§ **Textausschnitt**
Zur etwa gleichen Zeit verweigerten sich in Hessen vier SPD-Landtagsabgeordnete, einer Tolerierung durch die Linkspartei zuzustimmen. Eine von ihnen, Carmen Everts, wies in Erklärungen mehrmals auf ihre Dissertation hin, in der sie in der Logik der Extremismuslegende die rechte Partei »Die Republikaner« mit der PDS verglich. Doktorvater ihrer Dissertation war Jesse. In Nordrhein-Westfalen wurde u. a. die antifaschistische Zeitschrift Lotta mittels Konstruktion eines ›diskursorientierten Linksextremismus‹ in dem Vorabbericht des Verfassungsschutzes 2008 erwähnt, wogegen erfolgreich geklagt wurde (Lotta 38).
Notwendigkeit der Abgrenzung
Diese Entwicklungen blieben für antifaschistische Strukturen nicht folgenlos. Seit der Übernahme der Bundesregierung durch CDU und FDP im letzten Jahr wächst der Druck auf antifaschistische Initiativen spürbar. Im Koalitionsvertrag wurde festgeschrieben, dass die Aufgabenfelder des ›Fonds für Opfer rechtsextremistischer Gewalt‹ und des ›Bündnisses für Demokratie und Toleranz‹ auf »jede Form extremistischer Gewalt« ausgeweitet werden sollen, da sich die Regierung zur Aufgabe gestellt hat, »Extremisten jeder Art (...) entschlossen entgegenzutreten«.1
Kurze Zeit später stellte die neue (rechte) Familienministerin Kristina Schröder (AIB 85) für das Jahr 2010 zwei Millionen Euro zum Kampf gegen ›Linksextremismus‹ und ›Islamismus‹ zur Verfügung. Für das nächste Jahr sind sogar fünf Millionen Euro vorgesehen. Ein Großteil der Gelder soll in die Forschung gehen.2
Parallel zu dieser Entwicklung wurde auf antifaschistischer Seite schon seit den 1990er Jahren über die Extremismuslegende und dem daraus entsprungenen Begriff ›Rechtsextremismus‹ diskutiert. Insbesondere die Implikationen, dass es sich um ein Phänomen des gesellschaftlichen Randes handele und anstelle des politischen Inhalts das Extreme im Vordergrund stehe, führten zur Suche nach Begriffsalternativen. Es sollte nicht länger die falsche ›Hufeisentheorie‹ von Backes und Jesse reproduziert werden, nach der sich Rechts und Links in den ›Extremen‹ annähern. Bereits 1996 wurde der Begriff ›extreme Rechte‹ vorgeschlagen, da somit das Gemeinsame zwischen gemäßigter und extremer Rechter fokusiert und nicht ›links‹ und ›rechts‹ als Varianten des ›Extremismus‹ akzentuiert werde.3 Das AIB verwendet diesen Begriff seit Jahren anstelle von ›Rechtsextremismus‹. Mit zunehmenden Versuchen der gesellschaftlichen Diskreditierung von linken und antifaschistischen Personen und Strukturen durch die Offensive gegen ›Linksextremismus‹ wuchs auch das Bedürfnis, diese Entwicklung zu analysieren und zu kritisieren.

§ **Gegebene Angaben**
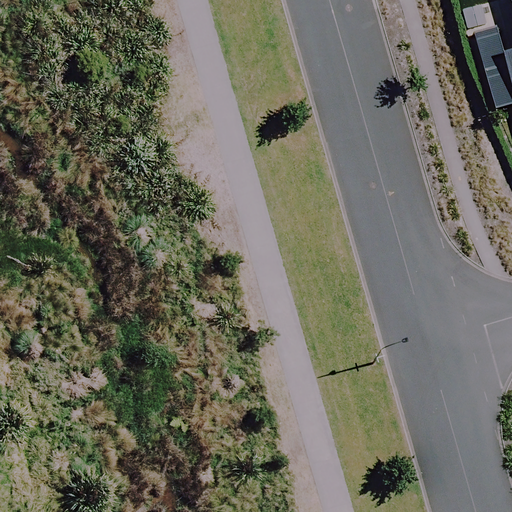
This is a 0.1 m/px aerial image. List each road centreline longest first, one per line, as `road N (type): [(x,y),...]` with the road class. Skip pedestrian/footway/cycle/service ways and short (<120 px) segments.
road 1 (residential): [(332,0),(431,342)]
road 2 (residential): [(431,342),(479,511)]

§ **Aufgaben**
• A. In welchem Jahr wurde laut dem Textausschnitt der Begriff ›extreme Rechte‹ vorgeschlagen?
• B. Gib im Textausschnitt die Passage von „Zur etwa gleichen“ bis „wurde (Lotta 38).“ wieder und tausche dabei „Dissertation“ gegen „Doktorarbeit“ aus.
• C. Schreib den Textausschnitt über die Extremismuslegende im Anschluss an seinen letzten Satz weiter.
Die Auflistung ist eigenständiges Material und gehört nicht zum Textausschnitt.

§ **Antworten**
• A. 1996.

• B.
Zur etwa gleichen Zeit verweigerten sich in Hessen vier SPD-Landtagsabgeordnete, einer Tolerierung durch die Linkspartei zuzustimmen. Eine von ihnen, Carmen Everts, wies in Erklärungen mehrmals auf ihre Doktorarbeit hin, in der sie in der Logik der Extremismuslegende die rechte Partei »Die Republikaner« mit der PDS verglich. Doktorvater ihrer Doktorarbeit war Jesse. In Nordrhein-Westfalen wurde u. a. die antifaschistische Zeitschrift Lotta mittels Konstruktion eines ›diskursorientierten Linksextremismus‹ in dem Vorabbericht des Verfassungsschutzes 2008 erwähnt, wogegen erfolgreich geklagt wurde (Lotta 38).

• C.
Das AIB, Der Rechte Rand und die Lotta widmeten sich wie viele andere linke Zeitungen dem Thema mehrmals in den letzten Jahren.4 Zuletzt wurde in diesem Heft gefordert, sich konsequent vom »staatlich verordneten Antiextremismus und seinen Begrifflichkeiten« zu verabschieden (AIB 86). Die Frage bleibt, welcher Begriff stattdessen verwendet werden soll. Die Alternative ›Extreme Rechte‹ erscheint in diesem Zusammenhang vielen eher als Notlösung, da durch das Adjektiv ›extrem‹ die Logik der ›Extremismusforschung‹ auch reproduziert werde.
Mehr als ein Wort
Auf diversen Konferenzen, Treffen und Tagungen wird seit einiger Zeit die Frage nach einer adäquaten Begrifflichkeit intensiv diskutiert. Verschiedene Vorschläge von Bezeichnungen wie (Neo-)Nazismus, (Neo-)Faschismus, Gruppenbezogene Menschenfeindlichkeit, Völkischer Nationalismus bis hin zu Ideologien der Ungleichwertigkeit (um nur einige zu nennen) wurden bisher formuliert. Doch nachdem im Frühjahr die Diskussion in vielen linken Publikationen aufgegriffen wurde, scheint sie langsam wieder ins Stocken zu geraten. Das AIB versteht sich auch als Plattform und möchte an dieser Stelle über Alternativen und deren Notwendigkeit diskutieren.
Damit jedoch eine sinnvolle Diskussion entstehen kann, muss beachtet werden, dass es nicht nur um die Frage nach der Bezeichnung geht. Begriffe sollten nur dann diskursiv in Stellung gebracht werden, wenn Klarheit über das Bezeichnete besteht. Sonst ist die Haltbarkeitsdauer der Bezeichnungen sehr kurz. Voraussetzung für eine Diskussion um Begriffe ›für sich‹ setzt darüber hinaus eine intensive Auseinandersetzung mit Selbstverständnis und Perspektiven antifaschistischer Politik voraus.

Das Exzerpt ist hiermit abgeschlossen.